Hillary Clinton is the candidate we need, though given the way she’s being treated, perhaps not the candidate we deserve. Here’s hoping she’s the candidate we get, because if not, we may end up with a White House with giant gold letters on the front spelling “TRUMP” for all to see.

Featured image courtesy of www.independent.co.uk

2 Comments

  1. Nothing to say about the State dept.’s role in the Honduras coup? Or Libya? Or in Haiti suppressing attempts to raise their minimum wage? Her relationship with Wall Street? Her past on the board of Wal-Mart? Her approval of welfare cuts enacted under the Clinton presidency (you can read about it in Living History)? Her imperialist musings in “America’s Pacific Century”? Her hardline position on Iran (threatening to “totally obliterate” them if they attack Israel)? The Iraq War and her disturbing thoughts on why it should have been wound down in 08 (“by our staying in Iraq, we are losing ground elsewhere in the world”)? Her admiration for war criminal Kissinger? Any serious argument in favor of a Clinton nomination should consider a number of these things.

    And obviously people are against socialism, they widely conflate it with Stalinism and Maoism due to decades of cold war.
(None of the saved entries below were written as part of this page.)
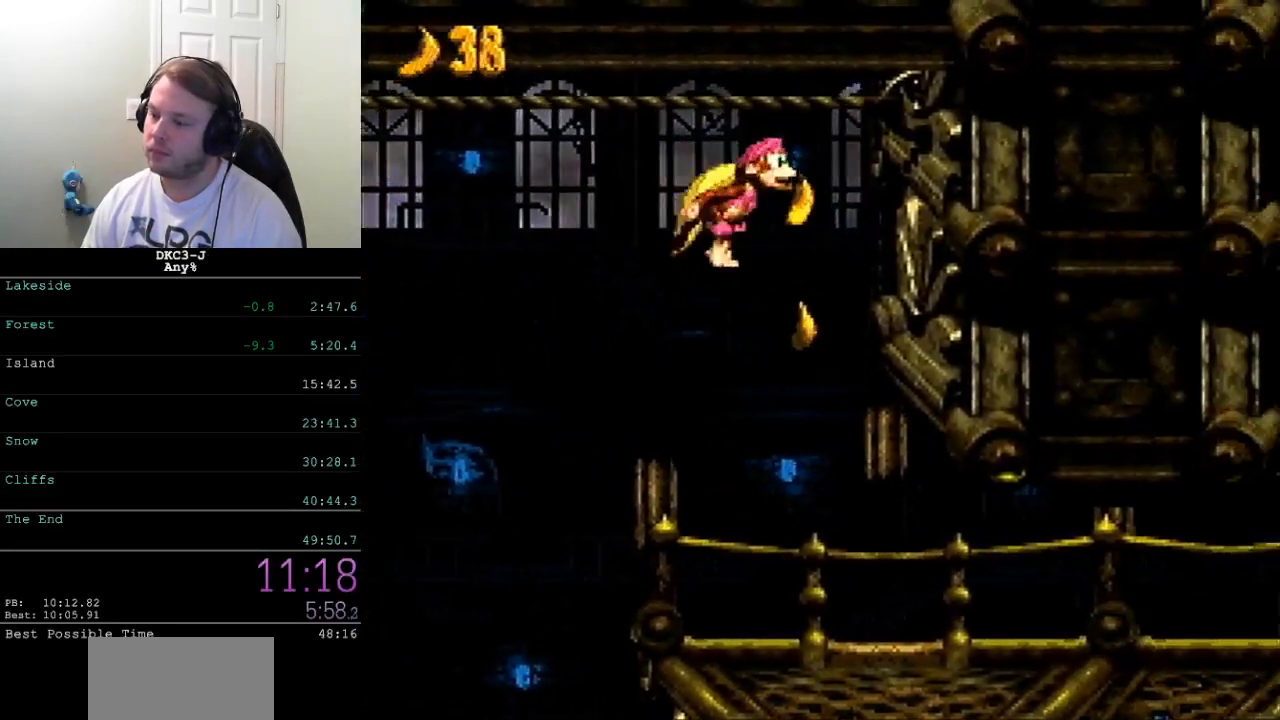
{"buttons": ["Y", "DPAD_RIGHT"], "events": [[183, "Y", "up"], [200, "Y", "down"]]}
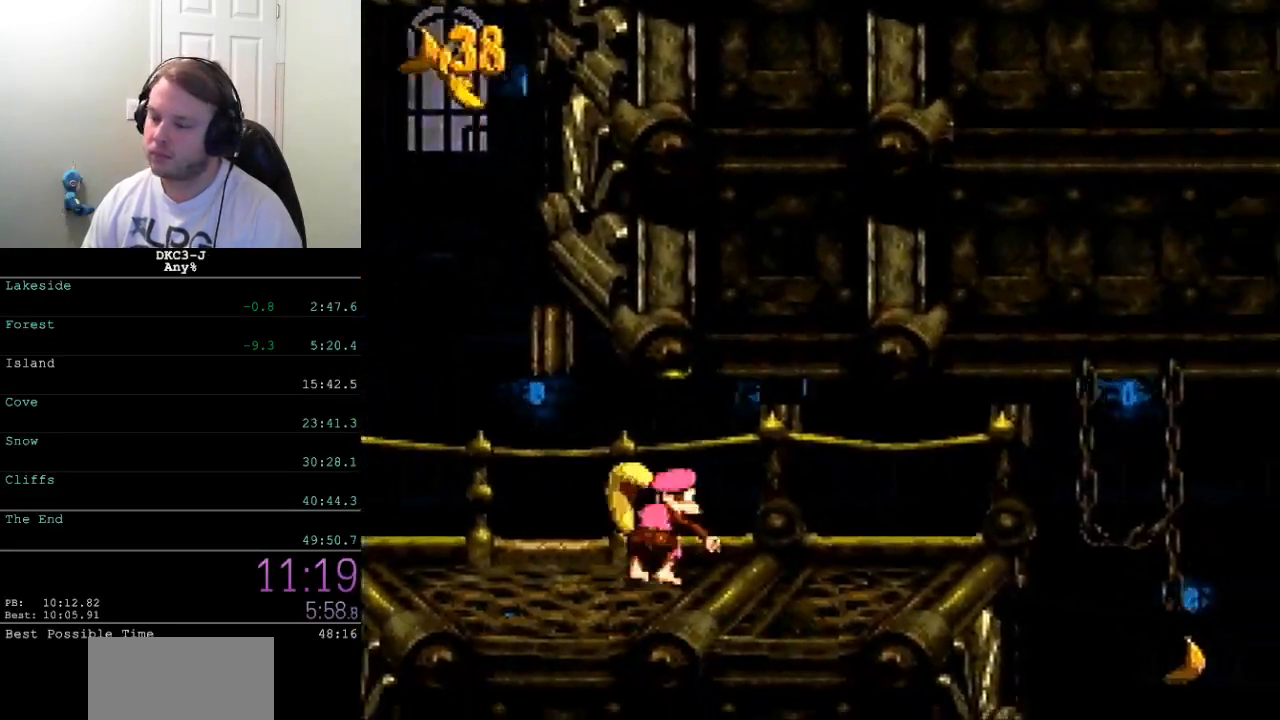
{"buttons": ["Y", "DPAD_RIGHT"], "events": [[50, "B", "down"], [133, "B", "up"]]}
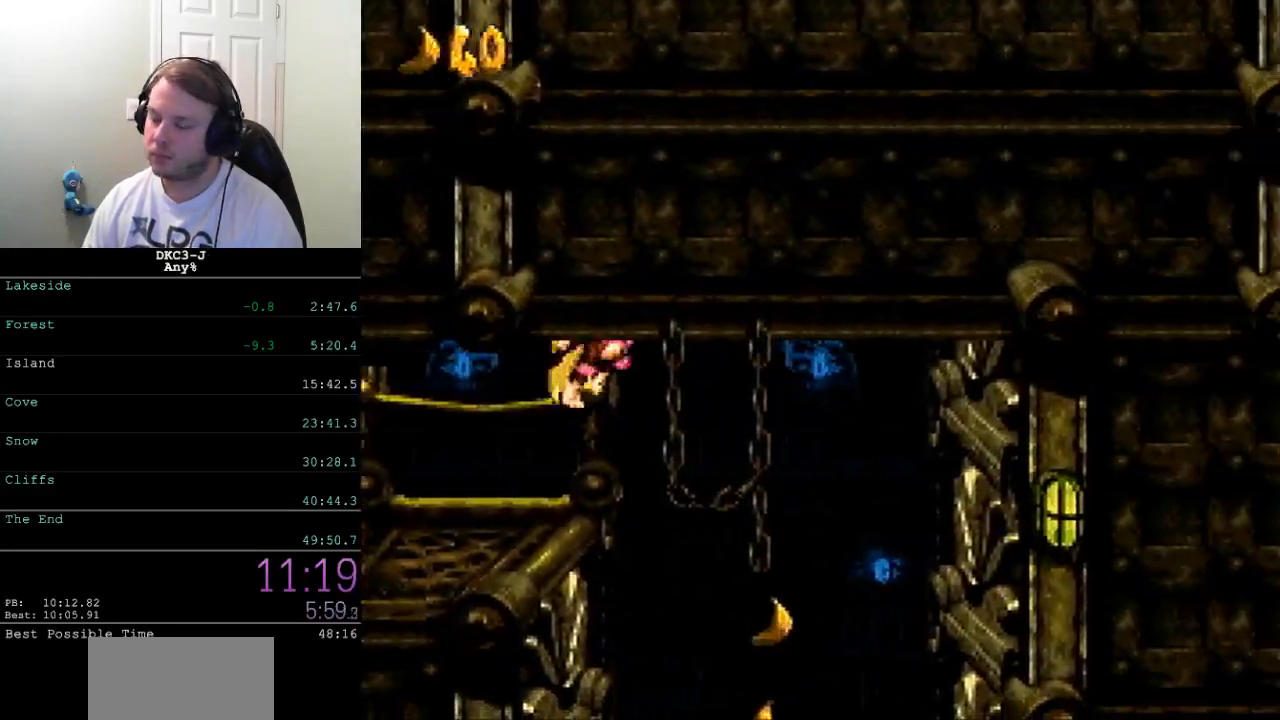
{"buttons": ["Y", "DPAD_RIGHT"], "events": []}
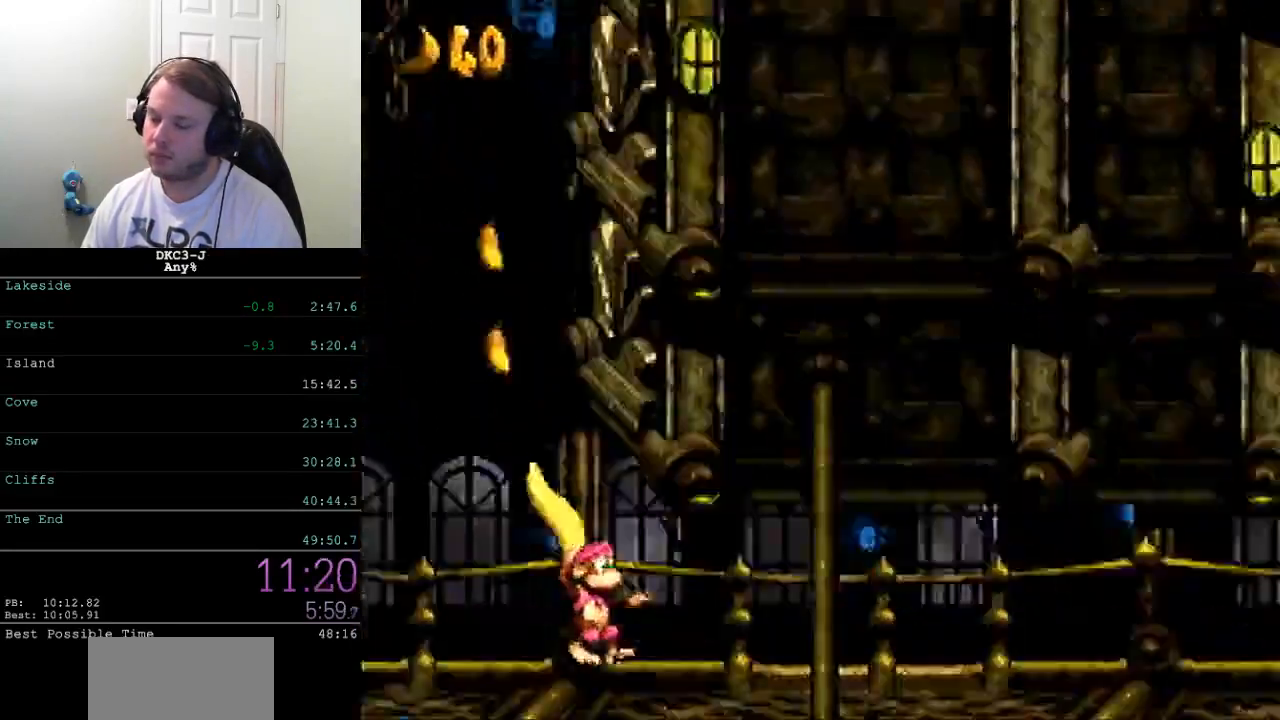
{"buttons": ["B", "Y", "DPAD_RIGHT"], "events": [[117, "Y", "up"], [167, "Y", "down"], [467, "B", "down"]]}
A Sanders candidacy would change the word’s image (and obviously already has). Citing polls on topics like these doesn’t give enough credit to the American people’s ability to change their views, and does nothing but push dialogue towards the center (that is, to the right).

  2. It’s convenient that you left out two key policy areas in your analysis that the president has significant direct control over, and could direct policy within those areas largely outside of congressional oversight. First is foreign policy. You tout the foreign policy credentials of Clinton yet you fail to address her actual policy positions. Donald Rumsfeld certainly has similar, robust foreign policy credentials. Does that say anything about his judgement or his policy ideas? No. Experience alone does not make an effective or wise leader. It is merely a part of the equation, meaningless without addressing the former. Let’s look at some of Clinton’s actual policy positions. She advocated strongly for the bombing campaign in Libya, a policy that has only lead to further destabilization and the expansion of religious extremism in North Africa. She advocates for a no fly zone in Syria, a policy that would put us in direct conflict with Russia and could lead to disastrous consequences. She has consistently advocated for a more aggressive policy and engaged in inflammatory rhetoric towards Iran, even as the nuclear deal progresses, putting her to the right of Obama. In the flood of emails that have been released from her server, one of the more disturbing exchanges details State Department, and by extension her support for the 2009 coup against the then left wing Honduran president and the subsequent prevention of his return to the country. Not to mention her 2003 support for the invasion of Iraq, which is not a policy position that should readily be forgiven, especially considering her continued support of the same hawkish ideas that lead us into that conflict in the first place. And then there is security policy. Clinton has maintained her support for the Patriot Act, one of the most disastrous pieces of legislation passed in the last decade, one that undermines constitutional privacy protections and has opened the door for the massive surveillance state we now know of thanks to the Snowden leaks. Few things pose such an immense threat to the survival of democracy, and it is telling that Senator Sanders opposed the Patriot Act from it’s inception, and was one of just a handful of house members to vote against it in the climate of fear the followed 9/11. That shows true leadership.